Friday, July 08, 2005

So London got hit. A while ago I wrote a little memoir of what happened when Manchester got blown up by the IRA, it’s here. It's not very good, but it was heartfelt at the time.

Our perception of this bomb’s a little different; it’s been a while since we’ve been got. The last major Provisional IRA bomb was Omagh, and the last one on the mainland was, ooh, Birmingham? Liverpool? Canary Wharf? Actually, it was Manchester back in 1996. It’s been so long, we’ve forgotten that Blitz mentality of the 1980s, when there’d be a report every week about a terrorist capture and we were completely inured to the bombing. The IRA have held their ceasefire since early 1997.

Is there any way to stop terrorist bombing? Well, we could change the structure of society. We’re all wired up now, we’ve few manual workers or plants of any scale so we don’t strictly speaking need to be in one location; we could all retreat to well-connected country villages, and never move except for necessity, holidays and the like. Let weeds grow over the motorways, and when we move jobs, stay in our location and just change our tasks.

Problems:
1) It’ll be even harder to police; terrorists could descend on a village, wipe it out and move on before the police get there. Solution: Accept this as acceptable losses; we’ll capture the villains soon, especially if everyone’s so dispersed over the country.
2) Food needs transporting. Large utilities like power and water will still be easy targets (though easy to defend as they are now.)
3) This a form of giving into the terrorist. Perhaps a better system would be a literal sectioning of the cities into separate blocks with large, well-monitored thoroughfares – but then these links become targets.
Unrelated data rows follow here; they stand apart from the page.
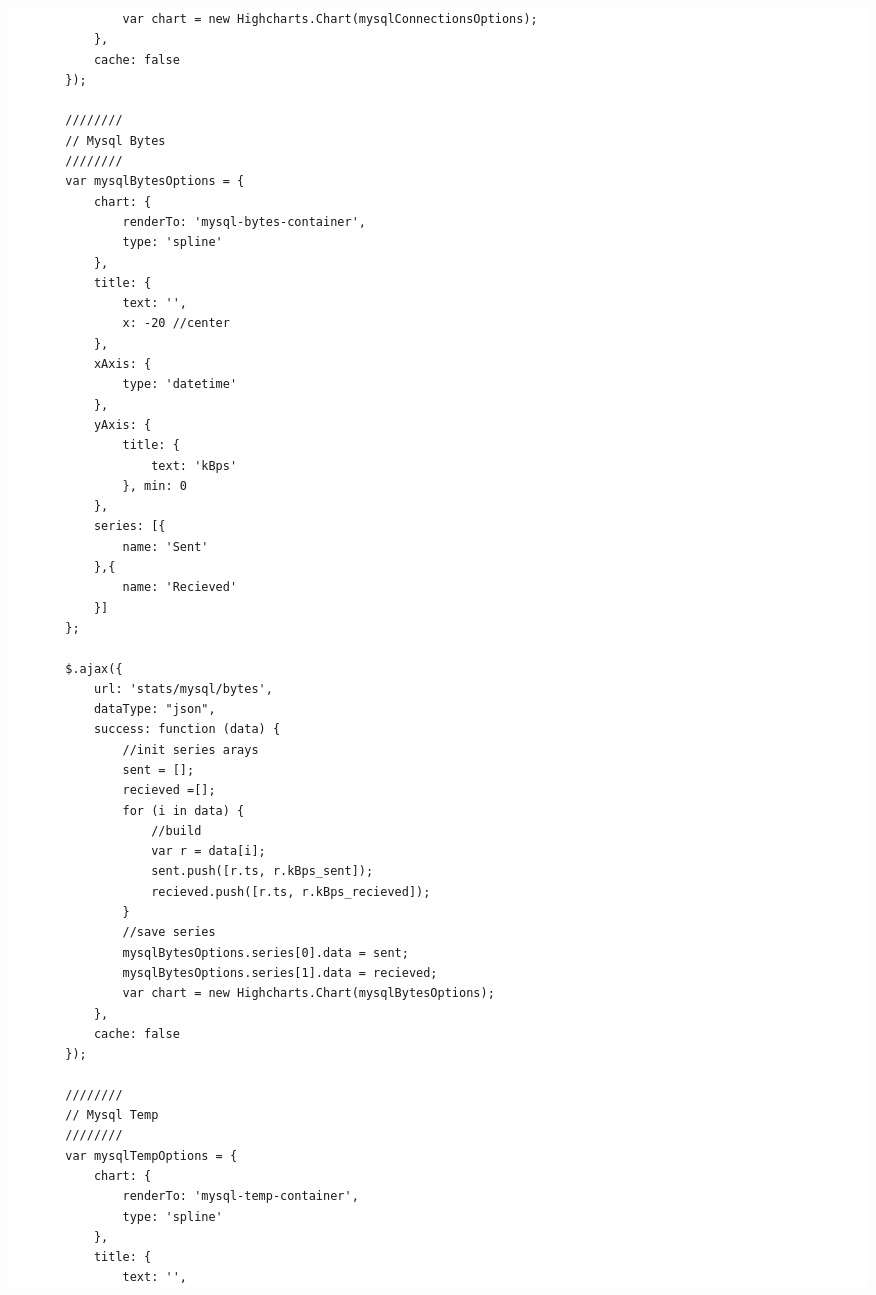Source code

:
 ```as3
                var chart = new Highcharts.Chart(mysqlConnectionsOptions);
            },
            cache: false
        });
                                                                                                                                                                                                                                                                                 
        ////////
        // Mysql Bytes
        ////////
        var mysqlBytesOptions = {
            chart: {
                renderTo: 'mysql-bytes-container',
                type: 'spline'
            },
            title: {
                text: '',
                x: -20 //center
            },
            xAxis: {
                type: 'datetime'
            },
            yAxis: {
                title: {
                    text: 'kBps'
                }, min: 0
            },
            series: [{
                name: 'Sent'
            },{
                name: 'Recieved'
            }]
        };
                                                                                                                                                                                                                                                                                 
        $.ajax({
            url: 'stats/mysql/bytes',
            dataType: "json",
            success: function (data) {
                //init series arays
                sent = [];
                recieved =[];
                for (i in data) {
                    //build
                    var r = data[i];
                    sent.push([r.ts, r.kBps_sent]);
                    recieved.push([r.ts, r.kBps_recieved]);
                }
                //save series
                mysqlBytesOptions.series[0].data = sent;
                mysqlBytesOptions.series[1].data = recieved;
                var chart = new Highcharts.Chart(mysqlBytesOptions);
            },
            cache: false
        });
                                                                                                                                                                                                                                                                                 
        ////////
        // Mysql Temp
        ////////
        var mysqlTempOptions = {
            chart: {
                renderTo: 'mysql-temp-container',
                type: 'spline'
            },
            title: {
                text: '',
```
The only conclusion we can draw is that any area we can protect becomes a target because of the impression of safety. Moreover, suicide bombers don’t have to worry about threats to their security so any security in any area becomes redundant.

The big point is, though, that assaults at this frequency and intensity are entirely sustainable. Al Quaeda have killed, what, 3,500 people tops over the years – despite the yearly horror, that’s copeable with. That’s the sort of casualties the British generals lost in a few hours of the first day of the Battle of the Somme – spread over four years. If our leaders of a hundred years ago were willing to throw that many of their own people against an enemy’s guns (on the basis of economic fears) in an hour, why should we worry about an equivalent impact over four years? Mad Iain seems to agree:

The media coverage is totally disproportionate to the severity of the attacks - it's 9/11 coverage for 0.0009/0.0011 events. There were bombings in Northern Ireland with casualty counts bigger than this. If there's anything the conflict in Northern Ireland tells us, it's that there's no point living in fear. You *could* get wiped out by a terrorist bomb at any time. Then again, you *could* get debrained by a meteorite in your back garden. The odds of either event happening are so extremely remote, they're not worth peering fearfully through the curtains about. That doesn't make either event happening any less tragic, but you can be blotted out of existence by nature at any time, so worrying about everything that *could* happen to you would be so paralysing you'd never get out of bed.

Moreover, as soon as Al Quaeda put themselves on the terrorism map, they started getting watched – After four years of chasing, I wouldn’t be surprised if the U.S. has a very good idea where a large proportion of the organisation is, but they’re waiting for a way to get at the leaders. The problem won't stop when they're caught, but the casualty rate will be kept acceptable.

1 comment:

Iain McC said...

Please, I'm not mad anymore. Just mildly irasible. ;-)

I've been having an interesting discussion about this on NTSC-UK, and it bears repeating that the chaos yesterday was perpetrated by less than 10 people, in all probability.

You shouldn't oppress the freedom of millions of people on the account of the actions of a few nutbars. Also, you can't waltz into places like Iraq ostensibly to promote democracy and freedom when you're getting rid of those rights at home. You can't protect against random events, or even against non-random events when the operating cells are so small - so why even try?

Give people *more* freedom to do what they want, even if it's to blow the living shit out of your fellow man. I think it's an acceptable risk and price to pay for not living in a world where your every move is watched, audited and assessed for threat.